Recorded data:
☆ ☆ ☆ ☆
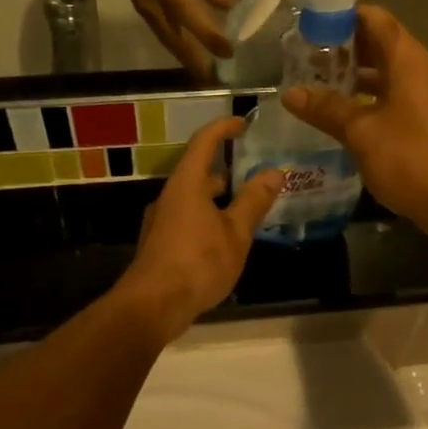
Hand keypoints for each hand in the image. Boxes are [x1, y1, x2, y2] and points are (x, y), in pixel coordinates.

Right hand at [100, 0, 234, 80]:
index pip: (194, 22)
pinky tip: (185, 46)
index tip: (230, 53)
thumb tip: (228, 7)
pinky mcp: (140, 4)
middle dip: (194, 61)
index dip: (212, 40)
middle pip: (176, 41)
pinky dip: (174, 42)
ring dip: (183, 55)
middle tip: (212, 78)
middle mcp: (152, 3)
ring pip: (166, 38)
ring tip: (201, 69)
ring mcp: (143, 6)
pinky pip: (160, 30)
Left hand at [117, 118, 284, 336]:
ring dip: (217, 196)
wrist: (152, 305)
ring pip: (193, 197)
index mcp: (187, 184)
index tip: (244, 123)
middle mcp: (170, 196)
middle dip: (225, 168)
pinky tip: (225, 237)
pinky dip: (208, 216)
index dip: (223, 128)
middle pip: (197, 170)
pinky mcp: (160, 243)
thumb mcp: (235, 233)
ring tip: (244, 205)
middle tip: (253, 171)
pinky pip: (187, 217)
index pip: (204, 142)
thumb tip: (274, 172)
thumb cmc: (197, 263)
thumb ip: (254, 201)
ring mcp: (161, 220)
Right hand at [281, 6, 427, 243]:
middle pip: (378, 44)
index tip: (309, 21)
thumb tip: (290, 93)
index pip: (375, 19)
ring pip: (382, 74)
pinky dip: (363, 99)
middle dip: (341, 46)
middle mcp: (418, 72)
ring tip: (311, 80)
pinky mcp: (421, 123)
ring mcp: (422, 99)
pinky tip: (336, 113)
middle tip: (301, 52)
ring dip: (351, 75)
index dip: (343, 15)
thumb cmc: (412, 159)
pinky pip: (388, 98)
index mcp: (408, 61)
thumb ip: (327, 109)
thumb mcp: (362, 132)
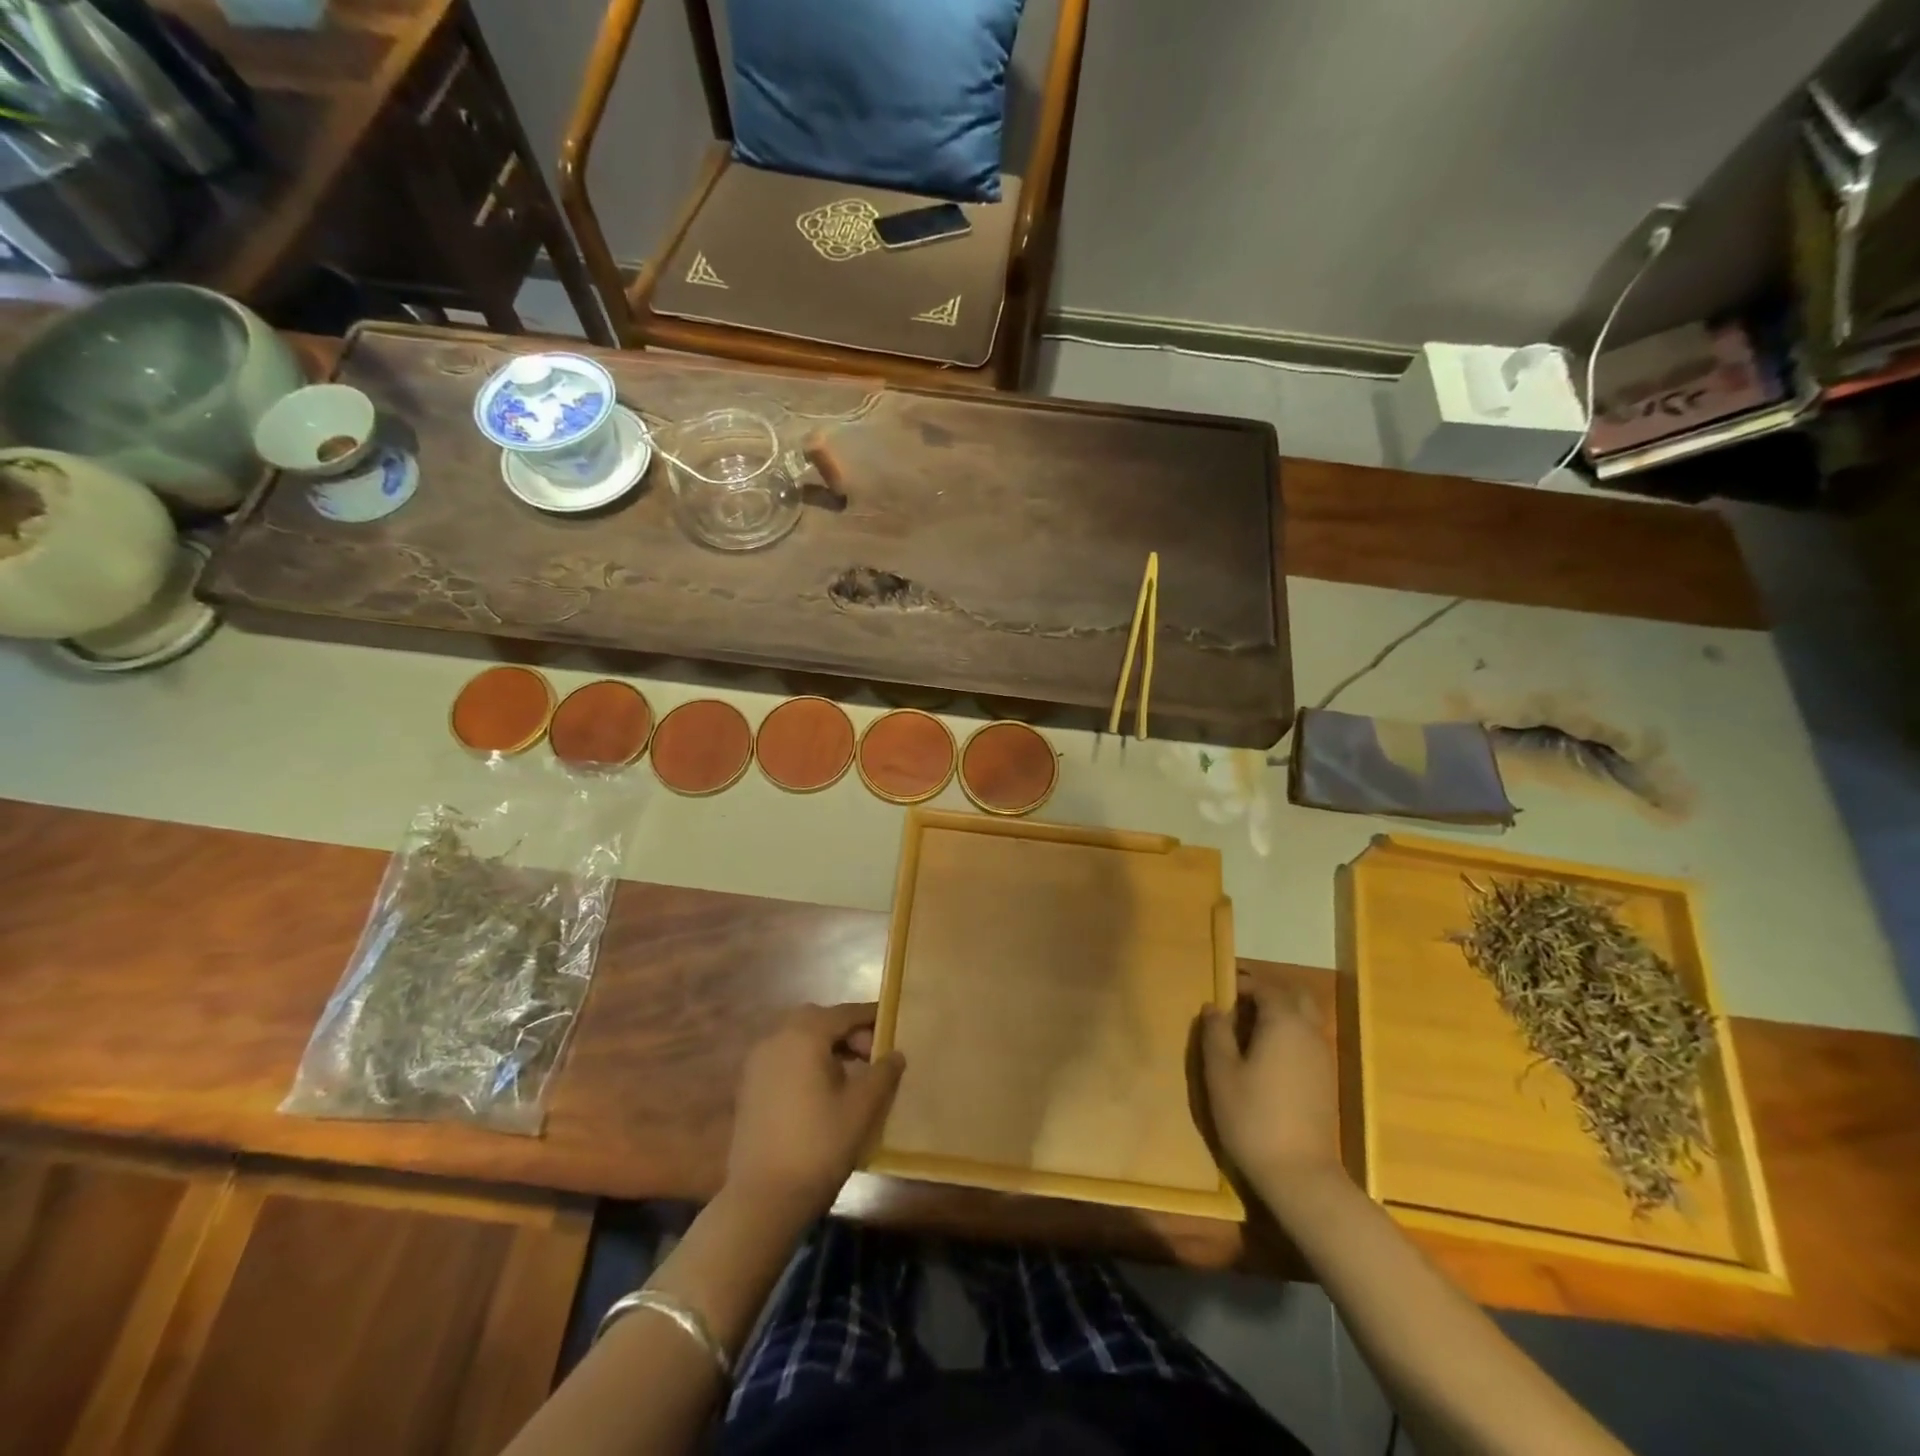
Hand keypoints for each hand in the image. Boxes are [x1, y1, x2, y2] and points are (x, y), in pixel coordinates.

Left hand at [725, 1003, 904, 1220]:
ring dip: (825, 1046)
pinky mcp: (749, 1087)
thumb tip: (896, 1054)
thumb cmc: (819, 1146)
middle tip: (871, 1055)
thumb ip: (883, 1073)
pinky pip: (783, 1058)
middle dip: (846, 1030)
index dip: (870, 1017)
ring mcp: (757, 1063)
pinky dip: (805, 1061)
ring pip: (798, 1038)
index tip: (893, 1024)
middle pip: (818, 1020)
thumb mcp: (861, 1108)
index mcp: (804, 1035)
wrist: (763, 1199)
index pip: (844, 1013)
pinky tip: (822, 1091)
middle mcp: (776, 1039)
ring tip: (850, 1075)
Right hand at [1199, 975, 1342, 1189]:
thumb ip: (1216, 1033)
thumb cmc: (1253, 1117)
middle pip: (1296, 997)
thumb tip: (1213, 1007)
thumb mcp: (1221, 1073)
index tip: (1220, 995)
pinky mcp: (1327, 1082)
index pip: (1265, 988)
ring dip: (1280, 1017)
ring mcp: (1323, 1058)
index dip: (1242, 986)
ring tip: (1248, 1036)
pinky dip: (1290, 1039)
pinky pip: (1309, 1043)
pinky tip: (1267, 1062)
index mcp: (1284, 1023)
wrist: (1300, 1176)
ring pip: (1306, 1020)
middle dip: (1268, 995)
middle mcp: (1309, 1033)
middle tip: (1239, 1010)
☆ ☆ ☆ ☆
DIRECTIONS FOR THIS TASK:
Nothing but the lines above from the one containing "pinky pip: (783, 1058)" through the one containing "ring tip: (850, 1075)" should appear in the answer, each repeated exactly.

EXERCISE SOLUTION:
pinky pip: (783, 1058)
middle dip: (846, 1030)
index dip: (870, 1017)
ring mcp: (757, 1063)
pinky dip: (805, 1061)
ring pip: (798, 1038)
index tip: (893, 1024)
middle pip: (818, 1020)
thumb mcp: (861, 1108)
index mcp: (804, 1035)
wrist: (763, 1199)
index pip: (844, 1013)
pinky tip: (822, 1091)
middle mcp: (776, 1039)
ring tip: (850, 1075)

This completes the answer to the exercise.